Are you going through something rough right now? Do you know that the Lord doesn’t want to leave you in the dark, or unaware of what He is doing in your life? In everything we go through there are lessons that God wants to show us. The Scriptures say, whether good or bad, He will use everything for His good (ref Rom 8:28). This means that everything is purposeful and functional, so that we can learn from it. Yet, in order to understand what God is doing, we have to press into God, and learn His nature in everything!
When we understand His nature, we can understand what is not His nature. This requires the involvement of our spiritual senses, to be able to discern the difference between the soulish nature (completely focused on the flesh) and the nature of God. Just as we have five senses in natural, we have five spiritual senses, those senses help us discern whether something is good, or bad. The original Hebrew word for discern speaks of wisdom and knowledge. Solomon says in the Book of Proverbs that if you “cry out for discernment,” and you “lift up your voice for understanding,” . . . “then you will understand the fear of the LORD, and find the knowledge of God” (Pro 2:3-5).

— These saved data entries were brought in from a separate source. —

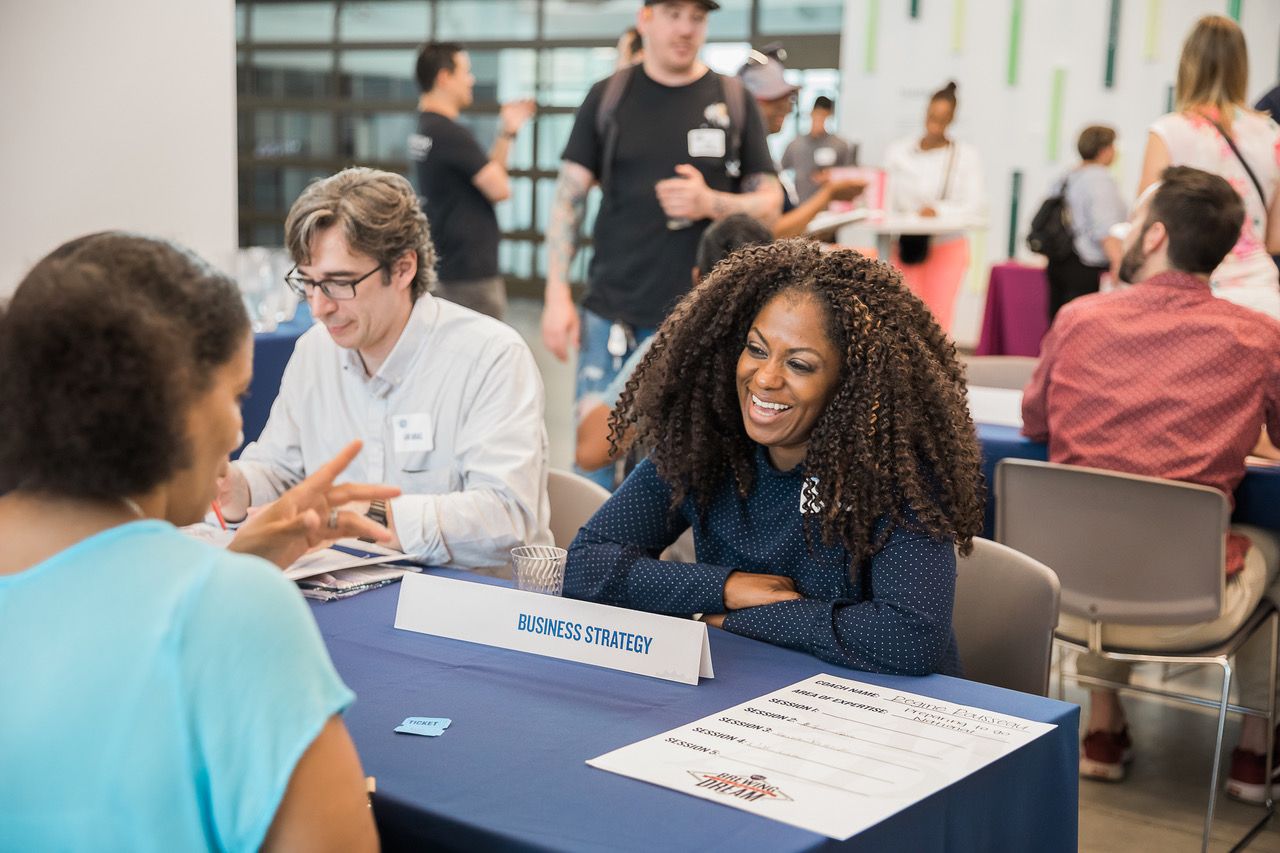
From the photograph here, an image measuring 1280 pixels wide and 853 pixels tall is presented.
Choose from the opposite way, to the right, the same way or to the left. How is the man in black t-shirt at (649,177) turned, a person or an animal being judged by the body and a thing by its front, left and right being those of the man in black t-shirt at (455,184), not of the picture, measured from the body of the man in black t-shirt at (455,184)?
to the right

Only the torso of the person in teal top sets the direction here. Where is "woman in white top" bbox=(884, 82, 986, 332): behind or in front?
in front

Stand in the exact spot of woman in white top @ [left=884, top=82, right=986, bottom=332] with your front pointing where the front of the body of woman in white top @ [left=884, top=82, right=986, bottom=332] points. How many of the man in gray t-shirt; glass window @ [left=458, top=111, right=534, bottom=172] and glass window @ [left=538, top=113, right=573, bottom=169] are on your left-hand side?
0

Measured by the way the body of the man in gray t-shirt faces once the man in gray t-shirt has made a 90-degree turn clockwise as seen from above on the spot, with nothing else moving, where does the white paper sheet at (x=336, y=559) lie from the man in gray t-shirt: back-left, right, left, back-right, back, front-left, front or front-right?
left

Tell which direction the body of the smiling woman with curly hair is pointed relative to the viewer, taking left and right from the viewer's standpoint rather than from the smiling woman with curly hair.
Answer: facing the viewer and to the left of the viewer

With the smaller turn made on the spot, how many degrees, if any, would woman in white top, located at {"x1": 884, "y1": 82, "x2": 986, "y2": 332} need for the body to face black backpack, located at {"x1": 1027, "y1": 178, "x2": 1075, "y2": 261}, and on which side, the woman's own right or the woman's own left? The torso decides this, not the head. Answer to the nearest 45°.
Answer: approximately 45° to the woman's own left

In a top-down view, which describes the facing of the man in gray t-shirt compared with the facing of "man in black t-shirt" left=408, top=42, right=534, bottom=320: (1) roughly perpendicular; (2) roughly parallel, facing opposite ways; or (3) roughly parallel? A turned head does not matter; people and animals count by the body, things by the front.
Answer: roughly perpendicular

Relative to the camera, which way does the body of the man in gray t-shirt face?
toward the camera

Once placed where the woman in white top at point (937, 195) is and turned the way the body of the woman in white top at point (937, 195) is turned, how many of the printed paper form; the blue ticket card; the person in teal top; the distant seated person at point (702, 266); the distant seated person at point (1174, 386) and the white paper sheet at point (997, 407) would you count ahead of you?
6

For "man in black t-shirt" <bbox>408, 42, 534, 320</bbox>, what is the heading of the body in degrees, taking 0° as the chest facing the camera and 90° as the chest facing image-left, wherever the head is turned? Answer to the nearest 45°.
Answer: approximately 270°

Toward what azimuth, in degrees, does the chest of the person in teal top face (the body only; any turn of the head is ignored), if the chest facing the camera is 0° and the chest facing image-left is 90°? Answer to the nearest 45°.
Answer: approximately 225°

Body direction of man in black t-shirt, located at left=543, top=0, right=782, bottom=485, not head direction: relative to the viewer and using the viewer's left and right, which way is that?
facing the viewer

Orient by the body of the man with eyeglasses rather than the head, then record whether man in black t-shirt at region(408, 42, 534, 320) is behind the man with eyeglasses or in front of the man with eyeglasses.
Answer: behind
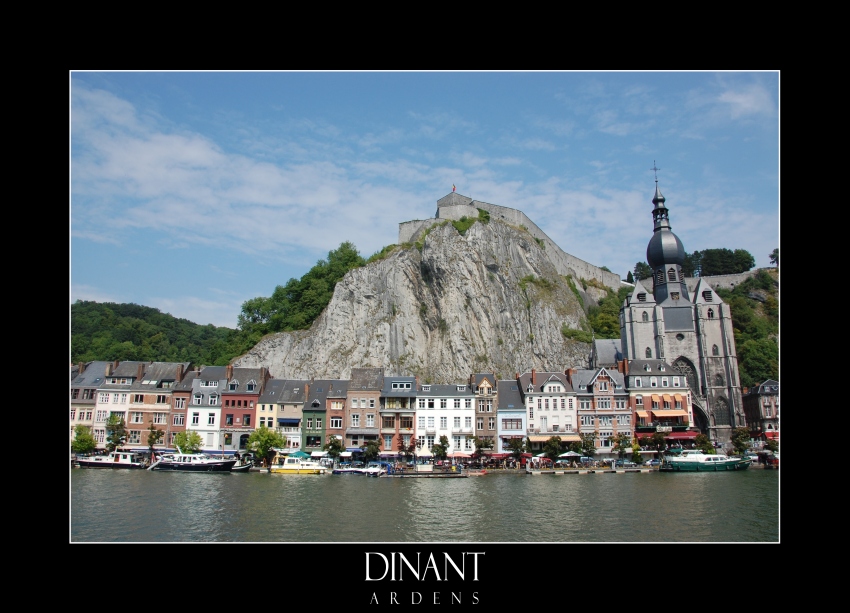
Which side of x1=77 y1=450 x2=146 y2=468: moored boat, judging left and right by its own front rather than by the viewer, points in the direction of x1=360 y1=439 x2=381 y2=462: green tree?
back

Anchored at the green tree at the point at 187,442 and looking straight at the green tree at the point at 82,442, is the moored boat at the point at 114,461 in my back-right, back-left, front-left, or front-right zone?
front-left

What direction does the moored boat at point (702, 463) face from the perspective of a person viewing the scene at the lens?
facing to the right of the viewer

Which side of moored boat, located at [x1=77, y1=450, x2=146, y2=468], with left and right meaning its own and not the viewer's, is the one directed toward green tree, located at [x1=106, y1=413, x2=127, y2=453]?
right

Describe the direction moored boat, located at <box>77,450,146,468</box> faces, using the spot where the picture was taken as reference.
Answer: facing to the left of the viewer

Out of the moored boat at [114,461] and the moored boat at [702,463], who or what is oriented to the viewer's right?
the moored boat at [702,463]
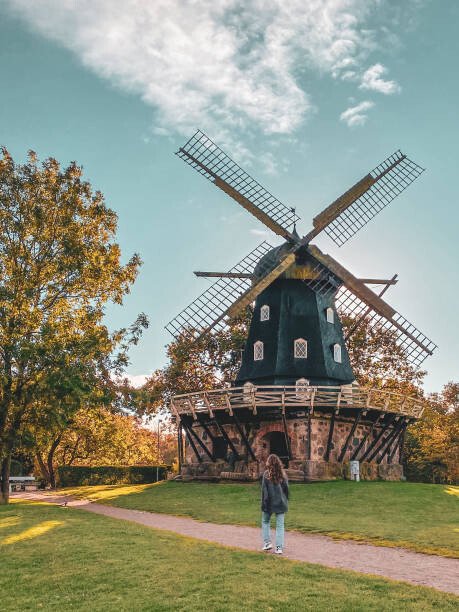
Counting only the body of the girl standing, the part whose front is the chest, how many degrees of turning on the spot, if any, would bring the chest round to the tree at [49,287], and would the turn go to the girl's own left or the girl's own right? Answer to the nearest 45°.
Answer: approximately 45° to the girl's own left

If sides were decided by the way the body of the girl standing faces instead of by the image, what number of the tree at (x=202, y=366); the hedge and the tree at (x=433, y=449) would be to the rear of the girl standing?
0

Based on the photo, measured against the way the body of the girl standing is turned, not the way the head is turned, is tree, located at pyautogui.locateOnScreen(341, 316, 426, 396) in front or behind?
in front

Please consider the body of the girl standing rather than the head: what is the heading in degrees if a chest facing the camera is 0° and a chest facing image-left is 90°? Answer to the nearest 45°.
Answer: approximately 180°

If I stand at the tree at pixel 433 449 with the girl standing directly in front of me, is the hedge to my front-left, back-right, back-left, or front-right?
front-right

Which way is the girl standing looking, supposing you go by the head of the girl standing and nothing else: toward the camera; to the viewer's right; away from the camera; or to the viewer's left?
away from the camera

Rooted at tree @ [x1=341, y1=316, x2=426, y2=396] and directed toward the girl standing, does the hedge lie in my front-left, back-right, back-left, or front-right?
front-right

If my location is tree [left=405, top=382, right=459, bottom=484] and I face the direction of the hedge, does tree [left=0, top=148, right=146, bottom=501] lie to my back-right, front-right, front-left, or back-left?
front-left

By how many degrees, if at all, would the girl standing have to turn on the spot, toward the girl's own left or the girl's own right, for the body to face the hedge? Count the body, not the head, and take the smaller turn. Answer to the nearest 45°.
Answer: approximately 45° to the girl's own left

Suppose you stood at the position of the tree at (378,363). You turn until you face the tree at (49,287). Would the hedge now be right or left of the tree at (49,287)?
right

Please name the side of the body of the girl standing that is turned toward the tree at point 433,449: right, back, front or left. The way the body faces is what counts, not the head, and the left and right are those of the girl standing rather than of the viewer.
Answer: front

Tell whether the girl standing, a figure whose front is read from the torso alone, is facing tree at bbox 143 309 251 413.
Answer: yes
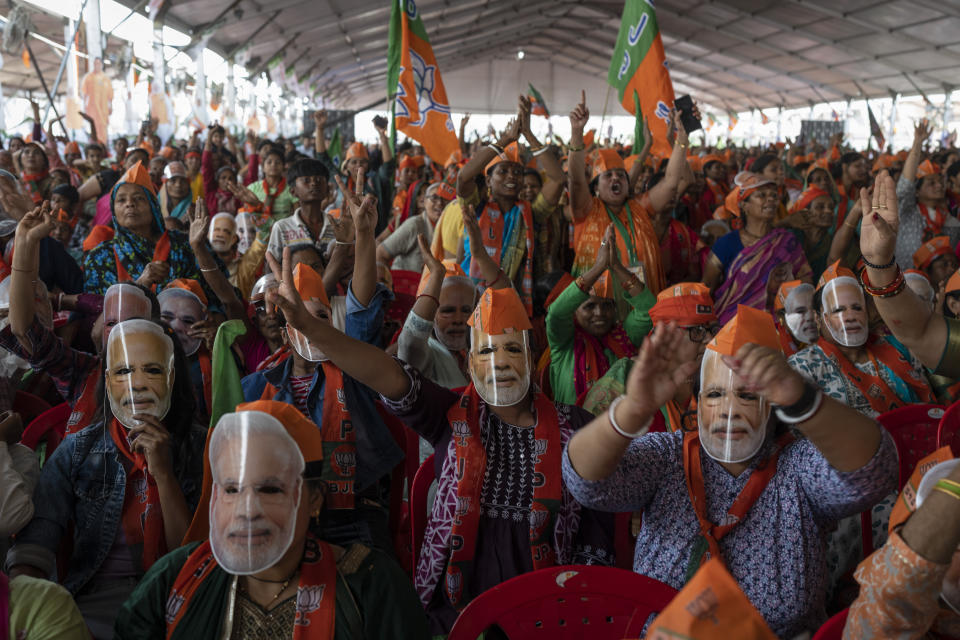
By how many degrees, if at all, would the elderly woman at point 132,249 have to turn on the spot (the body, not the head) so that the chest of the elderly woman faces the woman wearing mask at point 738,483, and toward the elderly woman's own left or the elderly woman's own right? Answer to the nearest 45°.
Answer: approximately 45° to the elderly woman's own left

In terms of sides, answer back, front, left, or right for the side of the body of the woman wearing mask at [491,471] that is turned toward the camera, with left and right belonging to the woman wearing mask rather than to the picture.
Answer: front

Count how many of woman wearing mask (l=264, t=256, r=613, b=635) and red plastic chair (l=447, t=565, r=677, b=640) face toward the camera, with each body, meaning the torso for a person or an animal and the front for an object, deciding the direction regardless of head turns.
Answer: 2

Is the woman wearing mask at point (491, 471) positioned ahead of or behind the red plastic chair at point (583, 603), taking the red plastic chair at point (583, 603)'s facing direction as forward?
behind

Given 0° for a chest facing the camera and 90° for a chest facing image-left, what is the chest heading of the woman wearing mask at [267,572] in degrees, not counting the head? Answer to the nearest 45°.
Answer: approximately 0°

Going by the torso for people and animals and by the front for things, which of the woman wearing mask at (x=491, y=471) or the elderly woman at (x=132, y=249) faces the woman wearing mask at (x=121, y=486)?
the elderly woman

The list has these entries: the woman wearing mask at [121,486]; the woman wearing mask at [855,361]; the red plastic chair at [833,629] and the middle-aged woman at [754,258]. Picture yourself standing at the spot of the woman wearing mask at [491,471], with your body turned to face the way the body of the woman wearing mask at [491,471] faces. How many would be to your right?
1

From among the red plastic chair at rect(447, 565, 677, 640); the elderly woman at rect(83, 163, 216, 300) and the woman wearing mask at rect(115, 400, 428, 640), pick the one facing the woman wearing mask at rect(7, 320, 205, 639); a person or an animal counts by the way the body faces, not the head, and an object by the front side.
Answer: the elderly woman

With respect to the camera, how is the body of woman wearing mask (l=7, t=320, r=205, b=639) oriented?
toward the camera

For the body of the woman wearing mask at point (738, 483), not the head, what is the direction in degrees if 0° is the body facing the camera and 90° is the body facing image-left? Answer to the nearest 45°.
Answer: approximately 0°

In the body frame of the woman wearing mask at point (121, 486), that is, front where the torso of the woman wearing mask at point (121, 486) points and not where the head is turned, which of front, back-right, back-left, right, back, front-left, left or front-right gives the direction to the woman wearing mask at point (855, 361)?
left
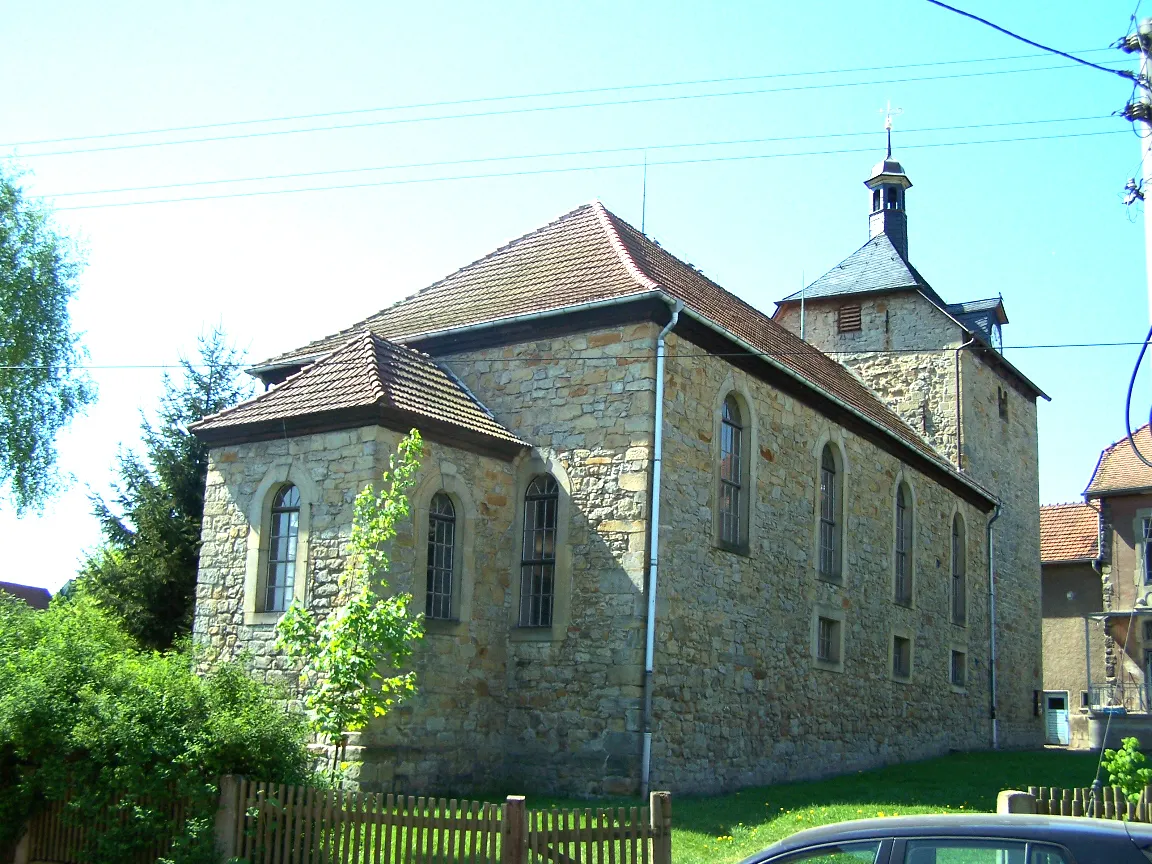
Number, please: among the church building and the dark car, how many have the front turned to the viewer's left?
1

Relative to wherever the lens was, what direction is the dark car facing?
facing to the left of the viewer

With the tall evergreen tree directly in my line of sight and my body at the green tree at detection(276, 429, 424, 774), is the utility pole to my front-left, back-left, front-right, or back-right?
back-right

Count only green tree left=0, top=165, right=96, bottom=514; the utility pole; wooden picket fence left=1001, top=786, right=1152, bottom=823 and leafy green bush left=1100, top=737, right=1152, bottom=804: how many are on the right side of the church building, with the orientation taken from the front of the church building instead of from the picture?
3

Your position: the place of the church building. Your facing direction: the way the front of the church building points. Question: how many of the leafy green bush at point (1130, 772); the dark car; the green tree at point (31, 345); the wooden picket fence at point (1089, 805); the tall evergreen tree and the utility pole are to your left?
2

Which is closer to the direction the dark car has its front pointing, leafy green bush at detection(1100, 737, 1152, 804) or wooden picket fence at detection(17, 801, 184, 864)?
the wooden picket fence

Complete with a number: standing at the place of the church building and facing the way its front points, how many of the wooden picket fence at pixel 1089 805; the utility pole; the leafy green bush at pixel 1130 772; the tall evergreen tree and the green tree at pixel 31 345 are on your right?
3

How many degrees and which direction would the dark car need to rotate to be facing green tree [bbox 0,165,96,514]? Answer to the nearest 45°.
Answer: approximately 45° to its right

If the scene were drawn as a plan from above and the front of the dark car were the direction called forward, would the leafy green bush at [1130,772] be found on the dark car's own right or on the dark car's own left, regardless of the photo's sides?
on the dark car's own right
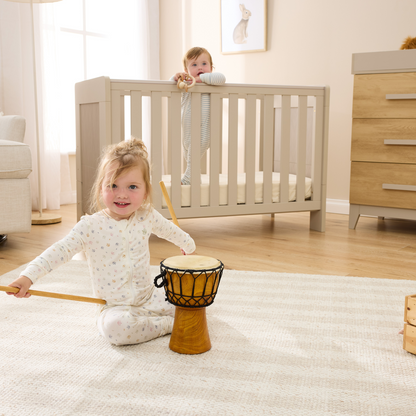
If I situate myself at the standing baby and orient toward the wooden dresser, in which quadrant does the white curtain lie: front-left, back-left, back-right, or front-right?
back-left

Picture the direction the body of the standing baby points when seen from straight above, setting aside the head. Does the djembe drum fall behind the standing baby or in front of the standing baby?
in front

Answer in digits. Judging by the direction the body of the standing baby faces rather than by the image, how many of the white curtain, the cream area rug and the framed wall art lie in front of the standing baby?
1

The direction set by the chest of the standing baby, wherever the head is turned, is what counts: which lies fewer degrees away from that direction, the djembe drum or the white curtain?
the djembe drum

Asking for discernment, or wisdom and knowledge, is actually what God desires because it gives us the ability to know what is of God and what is not of Him. (1 Ki 3:11-12). In the garden of Eden when Adam fell, God said, “the man has become like Us, to know good and evil” (Gen 3:22). Prior to this, Adam had no knowledge of evil, only good. Did God make a mistake; or did He allow man to experience evil?
Consider why a “righteous man may fall seven times and rise again” (Pro 24:16). Someone with the right understanding will still have some sin or (ignorance of truth) in their life, there is no getting around it, but the question is why does God allow it? Why did God allow Adam to fall? Wouldn’t it have been easier for him to never know evil; or was God trying to teach us something more? The righteous man falls, but he chooses (because God gave us free will) to rise. What does a righteous man understand? What is the determining factor between staying in a fallen state and rising again?
We can look at the Book of Romans to help us better understand: Paul said, “we also glory in tribulations, knowing that tribulation produces perseverance; and perseverance, character; and character hope” (Rom 5:3-4). Proverbs 24, is not an excuse to live the way you want; rather, in the hard times of wrestling with our flesh, or our carnal reasoning (not understanding what God is doing), we can still draw understanding out of it, by gaining wisdom to where we are spiritually. The Apostle Paul knew there was something powerful to be drawn out from affliction because, in it, we gain dominion and Christ’s character when we conquer or overcome. Just as Christ made a way through the veil, which was His flesh (Heb 10:20), we are expected to overcome this flesh as well.
We can overcome by gaining wisdom and knowledge through the experiences we go through, which will stop us from acting in ignorance. The righteous man chooses to rise with wisdom, having already been exposed to evil, he chooses to put to death his members and follow God. “If then you were raised with Christ, seek those things which are above, where Christ is, sitting at the right hand of God”(Col 3:1).
The rest of the chapter goes on to say, “put to death your members,” “in which you yourselves walked in when you lived in them” (Col 3:5-7). How do we put something to death? God wants us to sacrifice the real beasts, which are within (ref Ecc 3:18), so we put to death our beastly mindsets, or the carnal nature, in order to take on the mind of Christ. Paul says, “present your bodies a living sacrifice” that you would be found “holy,” and “acceptable to God” (Rom 12:1). God wants to make sure that our understanding is holy and blameless, so it will be found acceptable to the Lord.
God wants our understanding to be perfected. In the Old Testament they offered animal sacrifices for the atonement of their sins. Yet, God wasn’t looking for literal sacrifices as they never really took away sin (ref Hos 6:6; Heb 9:13). The real sacrifice that has the ability to atone for our way of thinking happens when we lay those natures on the altar in order to become perfect or blameless through Christ. Yeshua, Himself even said to be perfect as our Father in heaven is perfect (Mat 5:48). The word for “perfect” in the Greek is the same word for mature. The Book of Corinthians says wisdom is spoken to those that are mature or perfect (1 Co 2:6). Those who are mature are those who have experienced wisdom through trial and error.
God allows us to experience things that are difficult because He wants to teach us, and show us how to overcome just as He overcame the flesh. God will allow you to go through something to test how you are going to react. The discernment of your soul can help you understand not only where you are spiritually, but what God wants to do in your life. Not because He needs it, but because we need it in order to take on another nature, which is “the new man who is renewed in knowledge according to the image of Him who created him” (Col 3:10). We put to death our old nature with an understanding that we desire to operate in another character.